-- Items listed in a dataset --
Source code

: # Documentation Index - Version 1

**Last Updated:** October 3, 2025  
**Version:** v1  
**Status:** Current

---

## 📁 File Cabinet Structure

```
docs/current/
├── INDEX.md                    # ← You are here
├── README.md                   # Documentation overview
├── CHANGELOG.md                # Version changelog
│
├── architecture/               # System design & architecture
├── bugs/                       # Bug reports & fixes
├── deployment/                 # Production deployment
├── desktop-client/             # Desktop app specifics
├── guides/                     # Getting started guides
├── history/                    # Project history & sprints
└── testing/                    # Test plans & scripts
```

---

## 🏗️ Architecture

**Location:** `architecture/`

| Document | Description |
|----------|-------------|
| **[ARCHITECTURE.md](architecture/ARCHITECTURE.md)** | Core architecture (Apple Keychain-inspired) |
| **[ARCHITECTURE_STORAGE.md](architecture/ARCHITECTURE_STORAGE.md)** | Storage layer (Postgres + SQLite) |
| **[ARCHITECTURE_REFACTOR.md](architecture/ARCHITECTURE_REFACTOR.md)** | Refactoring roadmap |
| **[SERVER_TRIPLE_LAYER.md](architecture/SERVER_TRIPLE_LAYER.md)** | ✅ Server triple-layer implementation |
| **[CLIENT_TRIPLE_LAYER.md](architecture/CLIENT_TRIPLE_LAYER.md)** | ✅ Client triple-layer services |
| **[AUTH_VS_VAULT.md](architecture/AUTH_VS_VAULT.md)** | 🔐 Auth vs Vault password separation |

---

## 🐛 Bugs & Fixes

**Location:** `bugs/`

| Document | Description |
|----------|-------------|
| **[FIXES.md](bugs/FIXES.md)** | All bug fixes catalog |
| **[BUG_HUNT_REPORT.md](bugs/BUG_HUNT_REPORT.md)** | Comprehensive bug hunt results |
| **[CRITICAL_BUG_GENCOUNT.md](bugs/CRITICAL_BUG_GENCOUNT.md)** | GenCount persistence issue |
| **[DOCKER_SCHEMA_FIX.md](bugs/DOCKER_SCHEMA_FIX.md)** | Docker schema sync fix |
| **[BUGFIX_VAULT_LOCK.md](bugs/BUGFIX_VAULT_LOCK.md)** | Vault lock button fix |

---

* * *

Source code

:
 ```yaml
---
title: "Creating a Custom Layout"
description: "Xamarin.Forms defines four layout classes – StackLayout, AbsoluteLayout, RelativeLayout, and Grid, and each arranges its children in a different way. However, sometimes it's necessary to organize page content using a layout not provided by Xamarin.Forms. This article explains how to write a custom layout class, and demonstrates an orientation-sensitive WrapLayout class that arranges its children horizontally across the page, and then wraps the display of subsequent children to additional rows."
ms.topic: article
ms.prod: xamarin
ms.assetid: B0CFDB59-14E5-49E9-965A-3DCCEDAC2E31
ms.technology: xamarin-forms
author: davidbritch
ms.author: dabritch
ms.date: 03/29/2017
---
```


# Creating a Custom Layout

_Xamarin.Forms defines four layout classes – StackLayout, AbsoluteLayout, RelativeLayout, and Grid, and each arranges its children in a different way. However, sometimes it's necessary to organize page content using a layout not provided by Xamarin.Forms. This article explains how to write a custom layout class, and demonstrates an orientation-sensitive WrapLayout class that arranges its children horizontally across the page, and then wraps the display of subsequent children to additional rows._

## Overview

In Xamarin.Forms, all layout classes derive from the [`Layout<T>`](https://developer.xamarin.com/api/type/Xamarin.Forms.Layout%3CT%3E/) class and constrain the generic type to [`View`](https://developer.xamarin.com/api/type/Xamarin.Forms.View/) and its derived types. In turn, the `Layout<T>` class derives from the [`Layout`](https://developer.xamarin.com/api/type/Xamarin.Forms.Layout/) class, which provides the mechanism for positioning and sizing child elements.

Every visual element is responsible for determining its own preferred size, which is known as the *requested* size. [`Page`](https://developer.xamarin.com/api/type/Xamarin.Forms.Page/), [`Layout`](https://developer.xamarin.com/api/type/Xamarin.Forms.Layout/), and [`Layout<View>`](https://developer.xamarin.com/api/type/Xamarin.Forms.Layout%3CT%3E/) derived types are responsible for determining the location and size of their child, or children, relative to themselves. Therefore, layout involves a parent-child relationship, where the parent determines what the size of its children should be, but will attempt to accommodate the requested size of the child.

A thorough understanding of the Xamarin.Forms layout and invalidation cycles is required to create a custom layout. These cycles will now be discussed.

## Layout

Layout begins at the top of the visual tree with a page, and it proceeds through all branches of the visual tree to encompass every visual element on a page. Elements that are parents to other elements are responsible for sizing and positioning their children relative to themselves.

* * *

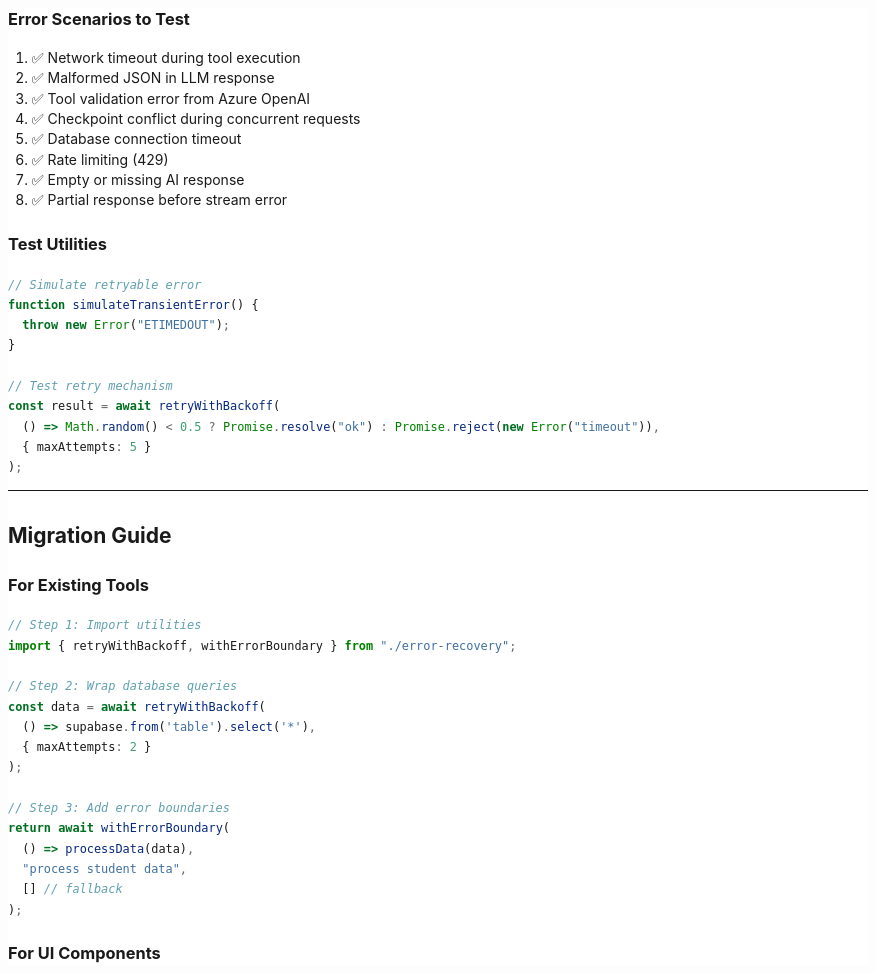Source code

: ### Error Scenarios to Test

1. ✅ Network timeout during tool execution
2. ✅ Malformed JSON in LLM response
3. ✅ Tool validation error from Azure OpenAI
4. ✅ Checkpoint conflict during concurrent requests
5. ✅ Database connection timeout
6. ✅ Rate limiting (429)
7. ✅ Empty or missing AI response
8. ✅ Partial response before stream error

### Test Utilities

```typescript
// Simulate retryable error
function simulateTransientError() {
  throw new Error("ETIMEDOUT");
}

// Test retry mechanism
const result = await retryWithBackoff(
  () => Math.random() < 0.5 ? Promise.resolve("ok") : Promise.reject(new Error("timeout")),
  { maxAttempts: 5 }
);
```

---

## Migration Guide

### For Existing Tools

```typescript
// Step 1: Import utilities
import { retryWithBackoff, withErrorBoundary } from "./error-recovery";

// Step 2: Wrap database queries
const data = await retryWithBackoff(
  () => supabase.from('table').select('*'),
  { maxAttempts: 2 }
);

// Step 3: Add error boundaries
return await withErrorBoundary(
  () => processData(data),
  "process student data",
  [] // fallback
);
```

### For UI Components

-- Problem requirements --
The number of lines containing "four" is all that is wanted; tally them in the data.

-- Exercise result --
2